Lerner & Loewe, My Fair Lady (George Cukor’s film)
Marshall McLuhan, Understanding Media (excerpts)
Philip K. Dick, selected short stories

Course Description
How is a living, thinking human being like, or not like, a machine? This might seem like a new question for the Information Age, yet it has been a preoccupation of our civilization for centuries. From the culmination of the Scientific Revolution in the seventeenth century, philosophers, physiologists, engineers, authors, political actors and artists of every kind have taken humanity’s measure by comparing humans with machines. Our course follows this tradition.

 
Together, we ask a number of questions about what it means to think of the human mind, body, and society as types of machines.

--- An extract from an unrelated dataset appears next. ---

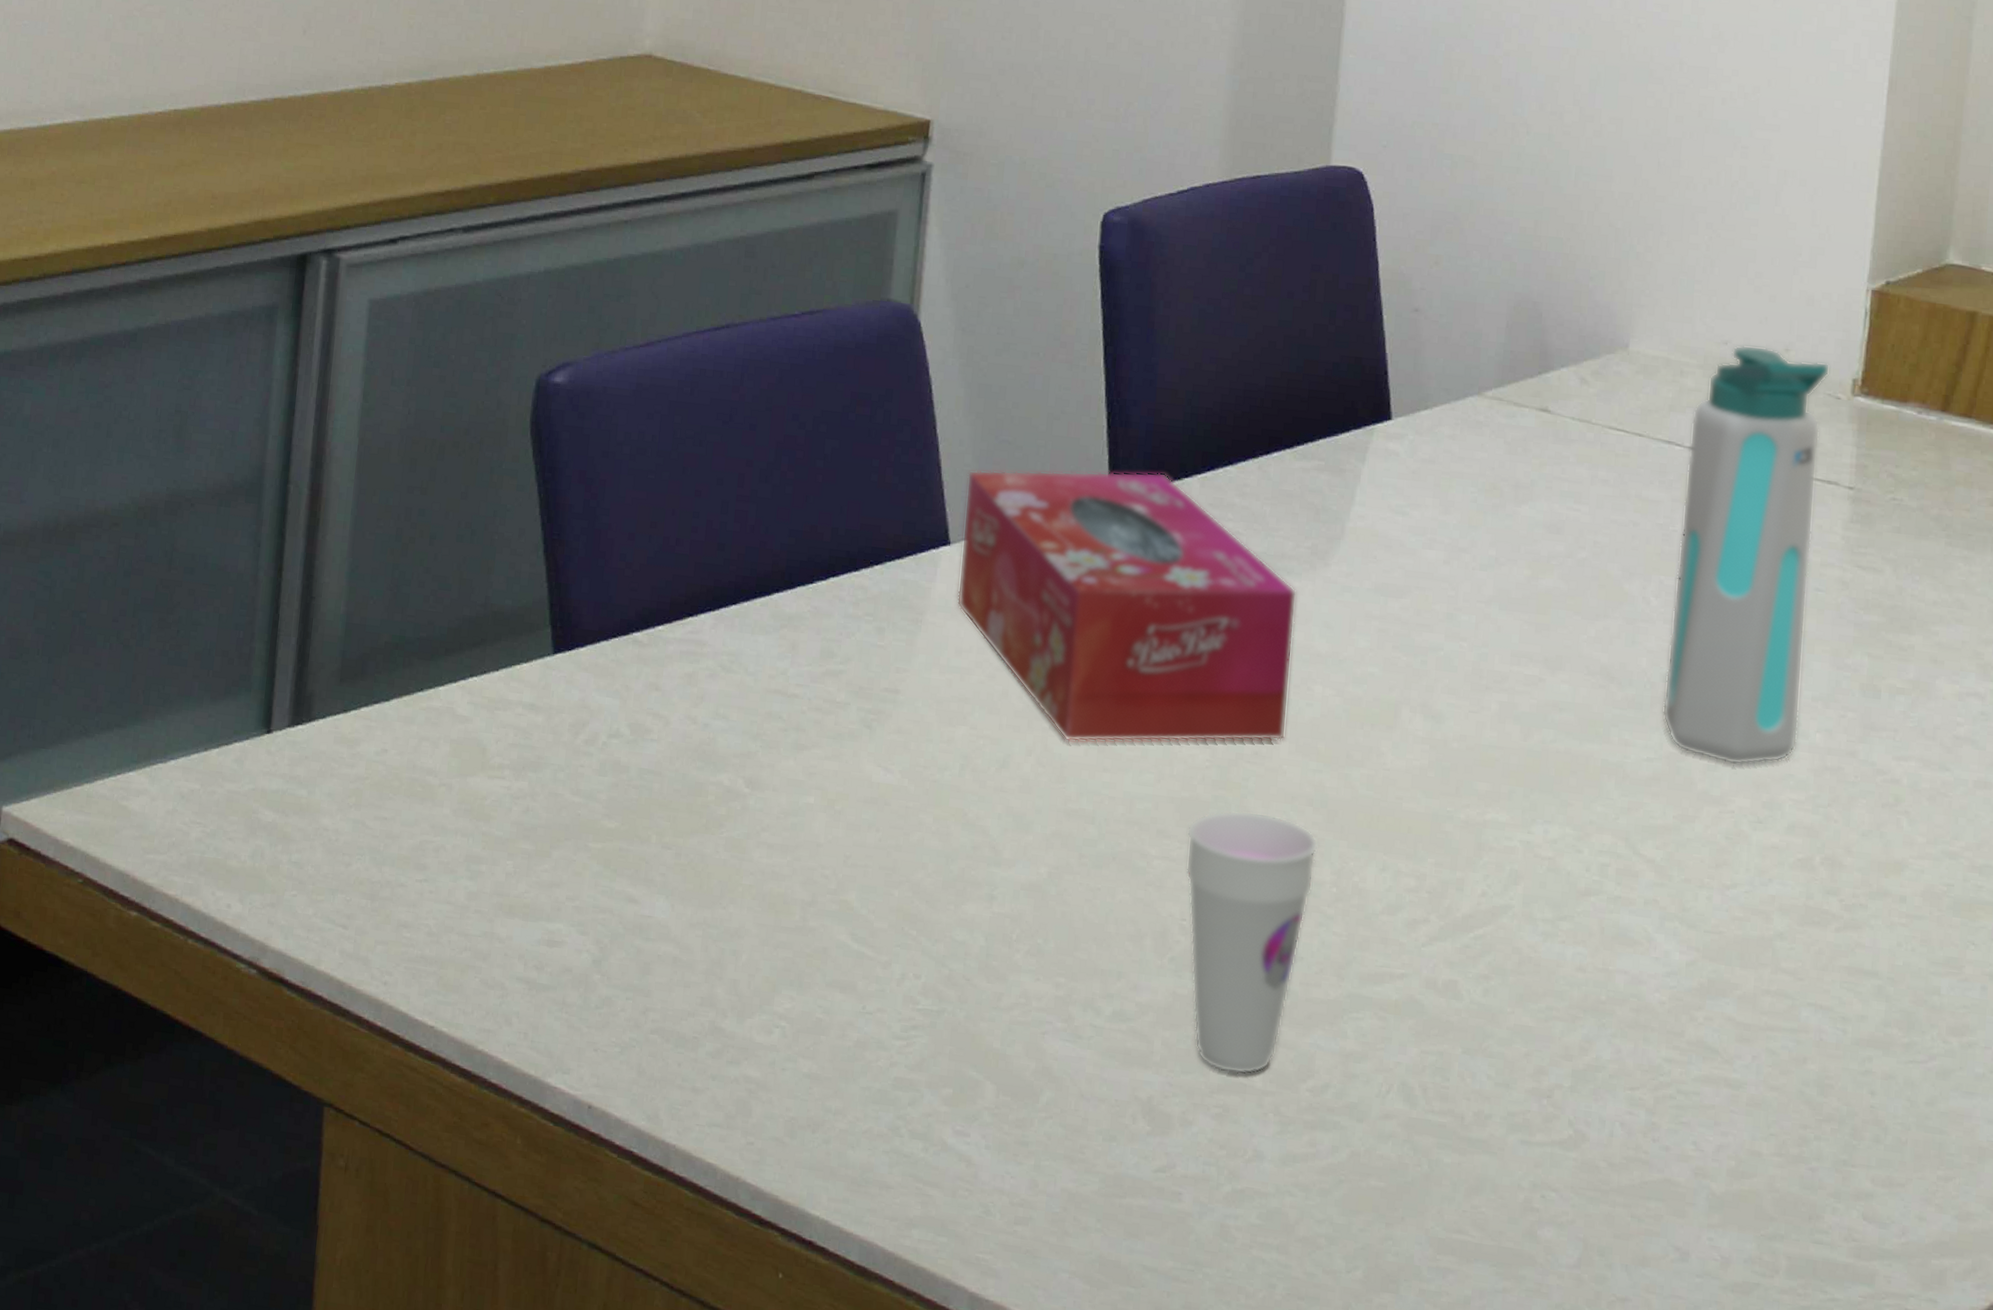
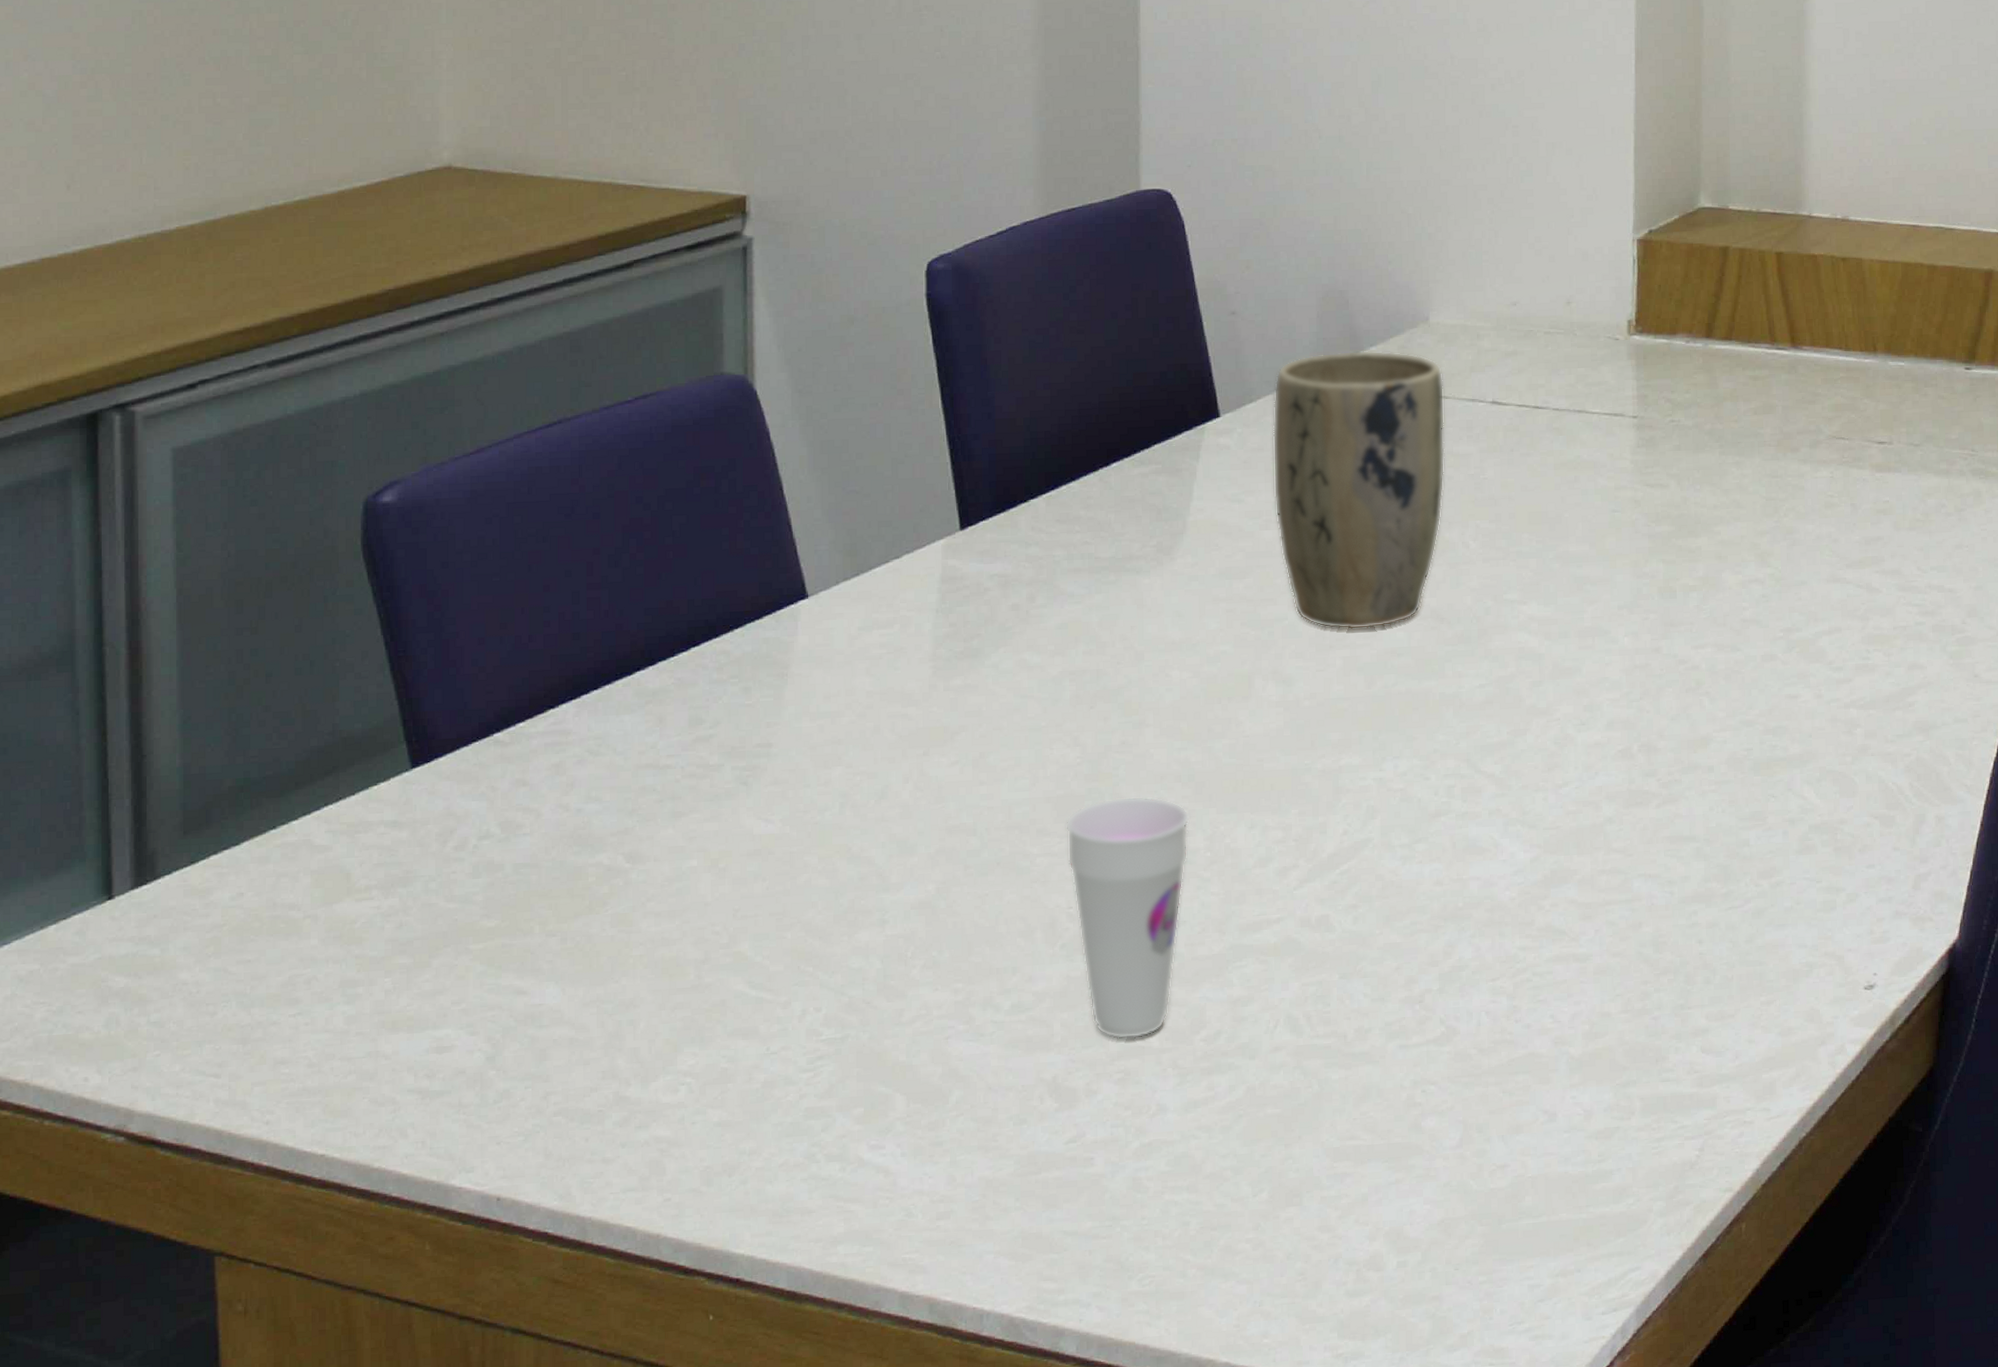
tissue box: present [957,470,1297,742] -> none [819,498,1150,763]
plant pot: none [1440,366,1639,676] -> present [1272,350,1445,630]
water bottle: present [1662,345,1830,766] -> none [1488,303,1609,678]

How has the machine served as a metaphor for the cosmos and culture? How do we interact with machines, and how have machines influenced literature, performance, and the arts? What separates us from our machines, and are we really as separate as we think we are?

 
We explore the shifting boundary lines between the mechanical and the human by considering how humanity has created or imagined machines and our interconnections with them. What do the concepts of “machine,” “human,” “alive,” “intelligent” and “self-aware” mean in different times and places, including our own? We will consider how humans may be conceived and designed as well as manipulated as machines, and how our artificial creations may in turn reflect and reflect upon their human creators. The philosophical, scientific and ethical questions regarding the relationship of humans to machines are not just the preoccupations of our current moment. These questions have generated long, rich traditions of responses. We must draw upon these if we are to confront our current concerns, not as isolated actors, but as members of an ever-evolving culture.